Surgical intervention in combination with antifungal therapy is the mainstay of treatment for CA no matter the immune status.[ 2 ] The patient presented with obstructive hydrocephalus due to the mass being located at the exit of the fourth ventricle, so he initially had CSF diversion through VP shunt insertion. This was effective in reducing the intracranial pressure and led to an increase in his GCS from 14 to 15, complete resolution of vomiting, and partial resolution of headache at postoperative day 4. Complete resection of the associated mass has been advocated for in all cases except where access is difficult, and the patient is at risk of multiple neurological complications,[ 2 ] as seen in the index case in which the mass was plastered to the floor of the 4th ventricle. Radical resection was sought 5 days after VP shunt insertion but this was impossible due to the adherence of the mass to the floor of the brainstem.Voriconazole has been favored as the main therapeutic agent due to its ability to penetrate the central nervous system and better outcomes with therapy.[ 5 ] It is, however, hepatotoxic; therefore, pre- and post-treatment liver function tests are recommended.[ 5 ] Our patient had a 14 U/L and 9 U/L in alanine aminotransferase and aspartate aminotransferase values after 15 days of IV Voriconazole. He had a high pre-treatment gamma glutamyl transferase of 130.1 U/L, which increased by 12.91 U/L after 15 days of IV therapy.

Post-treatment MRI showed a reduction in the size of the fourth ventricular mass and hydrocephalus. The pre-excision insertion of a VP shunt could have contributed to the reduction in hydrocephalus. We also had a longer duration of therapy (15 days) than the median duration of 10 days, as advised by our infectious diseases specialist. This highlights the importance of multi-disciplinary specialist care.

CONCLUSION

This case emphasizes the importance of early detection of unusual presentations of CA in immunocompetent individuals and a combination of surgical intervention with antifungal therapy for optimal outcomes. This case that presented as an intracranial mass in an immunocompetent adult, leading to obstructive hydrocephalus, is a rare form of CA that posed diagnosis and management challenges as the patient’s initial presentation mimicked a tumor. Early diagnosis and successful management were achieved through surgical intervention for the hydrocephalus and antifungal treatment with voriconazole. Although complete removal of the mass was not possible due to its attachment to vital brain structures, the combination of partial resection and prolonged antifungal therapy led to significant clinical improvement. Multidisciplinary management and long-term monitoring of such complex cases like this are essential.

Ethical approval:

The Institutional Review Board approval is not required.

Declaration of patient consent:

The authors certify that they have obtained all appropriate patient consent.

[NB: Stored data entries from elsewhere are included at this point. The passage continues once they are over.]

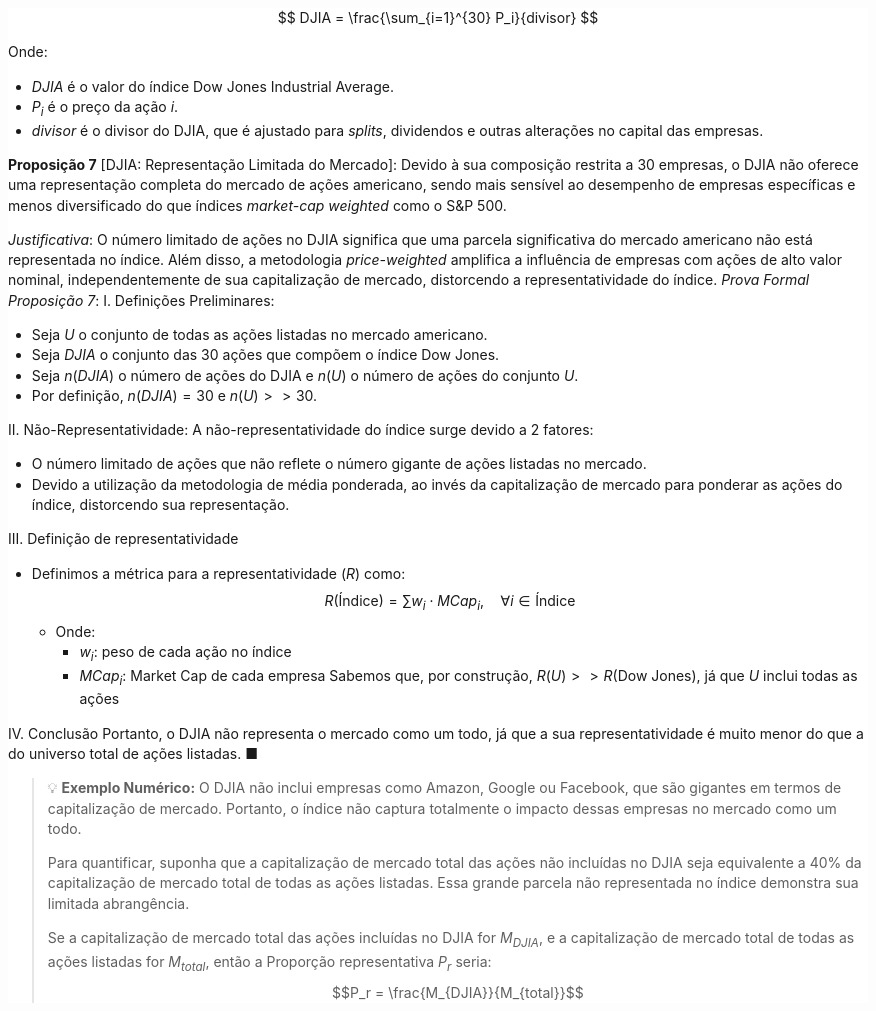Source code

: $$
DJIA = \frac{\sum_{i=1}^{30} P_i}{divisor}
$$

Onde:
*   $DJIA$ é o valor do índice Dow Jones Industrial Average.
*   $P_i$ é o preço da ação $i$.
*   $divisor$ é o divisor do DJIA, que é ajustado para *splits*, dividendos e outras alterações no capital das empresas.

**Proposição 7** [DJIA: Representação Limitada do Mercado]: Devido à sua composição restrita a 30 empresas, o DJIA não oferece uma representação completa do mercado de ações americano, sendo mais sensível ao desempenho de empresas específicas e menos diversificado do que índices *market-cap weighted* como o S\&P 500.

*Justificativa*: O número limitado de ações no DJIA significa que uma parcela significativa do mercado americano não está representada no índice. Além disso, a metodologia *price-weighted* amplifica a influência de empresas com ações de alto valor nominal, independentemente de sua capitalização de mercado, distorcendo a representatividade do índice.
*Prova Formal Proposição 7*:
I. Definições Preliminares:
* Seja $U$ o conjunto de todas as ações listadas no mercado americano.
* Seja $DJIA$ o conjunto das 30 ações que compõem o índice Dow Jones.
* Seja $n(DJIA)$ o número de ações do DJIA e $n(U)$ o número de ações do conjunto $U$.
* Por definição, $n(DJIA) = 30$ e $n(U)>>30$.

II. Não-Representatividade:
A não-representatividade do índice surge devido a 2 fatores:
*   O número limitado de ações que não reflete o número gigante de ações listadas no mercado.
* Devido a utilização da metodologia de média ponderada, ao invés da capitalização de mercado para ponderar as ações do índice, distorcendo sua representação.

III. Definição de representatividade
* Definimos a métrica para a representatividade ($R$) como:
$$R(\text{Índice}) = \sum w_i \cdot MCap_i, \quad \forall i \in \text{Índice}$$
   * Onde:
     * $w_i$: peso de cada ação no índice
     * $MCap_i$: Market Cap de cada empresa
Sabemos que, por construção, $R(U)>> R(\text{Dow Jones})$, já que $U$ inclui todas as ações

IV. Conclusão
Portanto, o DJIA não representa o mercado como um todo, já que a sua representatividade é muito menor do que a do universo total de ações listadas. ■

> 💡 **Exemplo Numérico:** O DJIA não inclui empresas como Amazon, Google ou Facebook, que são gigantes em termos de capitalização de mercado. Portanto, o índice não captura totalmente o impacto dessas empresas no mercado como um todo.
>
> Para quantificar, suponha que a capitalização de mercado total das ações não incluídas no DJIA seja equivalente a 40% da capitalização de mercado total de todas as ações listadas. Essa grande parcela não representada no índice demonstra sua limitada abrangência.
>
>   Se a capitalização de mercado total das ações incluídas no DJIA for $M_{DJIA}$, e a capitalização de mercado total de todas as ações listadas for $M_{total}$, então a Proporção representativa $P_r$ seria:
>   $$P_r = \frac{M_{DJIA}}{M_{total}}$$


[^1]: 5.1 Apresentação do capítulo.
[^55]: 5.5. Índice de ações.
[^57]: Índice ponderado por capitalização de mercado.
[^58]: Índice ponderado por liquidez
[^59]: Ibovespa (Índice Bovespa).
[^60]: IBrX (Índice Brasil).
[^61]: Índice Brasil 50 (IBrX-50).
[^62]: Índice de Ações com Governança Corporativa Diferenciada.
[^63]: Índices MLCX e SMLL
[^64]: Índice FGV - 100
[^65]: O Amex Major Market Index (XMI) is a weighted index of 20 blue chips. The Dow Jones Industrial Average (DJIA) is comprised of 30 companies (the largest blue chips).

Financial support and sponsorship:

Nil.

Conflicts of interest:

There are no conflicts of interest.

Use of artificial intelligence (AI)-assisted technology for manuscript preparation:

The authors confirm that there was no use of artificial intelligence (AI)-assisted technology for assisting in the writing or editing of the manuscript and no images were manipulated using AI.

Disclaimer

The views and opinions expressed in this article are those of the authors and do not necessarily reflect the official policy or position of the Journal or its management. The information contained in this article should not be considered to be medical advice; patients should consult their own physicians for advice as to their specific medical needs.